Так или иначе он был связан с этим беспокойным семейством и его волновало все, что в нем происходило.
– Фраер один местный, – скривил рот Валентин, – старику под восемьдесят, а он у себя в хате настоящий гарем устроил.
– Не понял, – с недоумением сказал Иннокентий.
– Увидишь, поймешь, – небрежно бросил Валентин и прибавил шагу.
Они прошли по относительно широкой дороге до развилки, где одиноко вскинул тонкую шею колодезный журавль, и свернули налево. В окнах домов горел свет, кое-где стекла были подсвечены экранами телевизоров, из-за забора одноэтажной деревянной постройки неслись пьяные раскаты казацкой песни. Внезапно песня смолкла, и два шатких мужских голоса затеяли перепалку. Шаги ребят то и дело возбуждали собачий лай.
Порой громыхала входная дверь, на миг белела чья-то размытая сумерками фигура и снова исчезала в черном зеве кирпичных или деревянных стен.

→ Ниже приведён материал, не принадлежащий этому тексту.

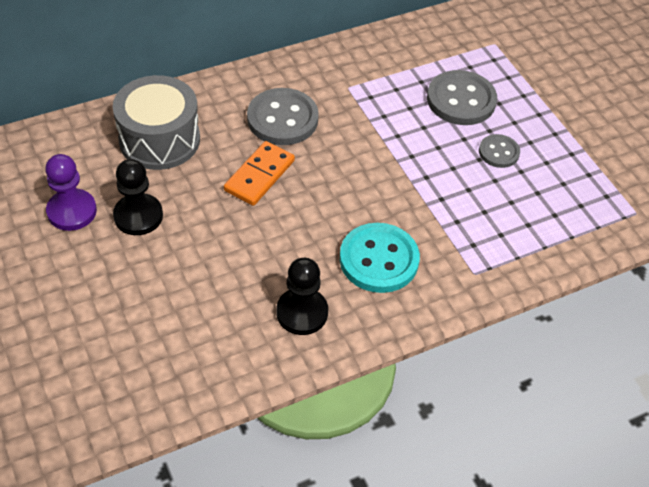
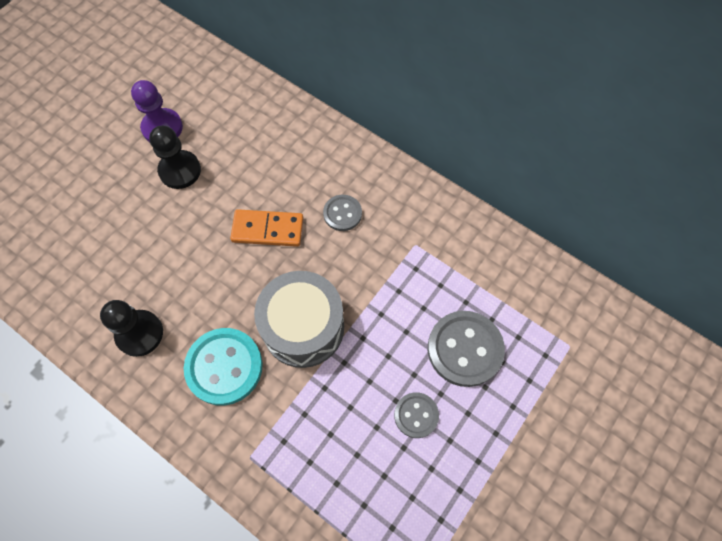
camera: 65 degrees right, 15 degrees up
grey drum [113,75,200,170] -> grey drum moved to [254,271,344,368]
grey button [247,88,319,145] -> grey button [323,195,362,231], size x0.56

Кривыми каланчами торчали в ночи два фонарных столба. Они давно бездействовали – поселок утопал в первозданном мраке.
– Так и есть! – сердито воскликнула Галина. – Ее дома нет.
– Пошли к Микуле, – без энтузиазма предложил Валентин.
Ребятам пришлось пойти в обратном направлении. Меж темными купами деревьев и устремленными к небу стрелами кипарисов Иннокентий различал во тьме агатовое море. Он было похоже на крышку рояля или на притихшего хищника. Затаившись в берегах, море в каждую минуту грозило возмущением.
Не зря его прозвали Черным. В бурю оно чернеет, вода становится грязно-чернильной, словно со дна поднимаются тонны осевшей за века пыли.
– О чем задумалась? – спросил Галину Иннокентий.
– Нетрудно догадаться, – капризно пожала она плечами. – Если на самом деле взлетел наш дом, это означает, что мы бомжи.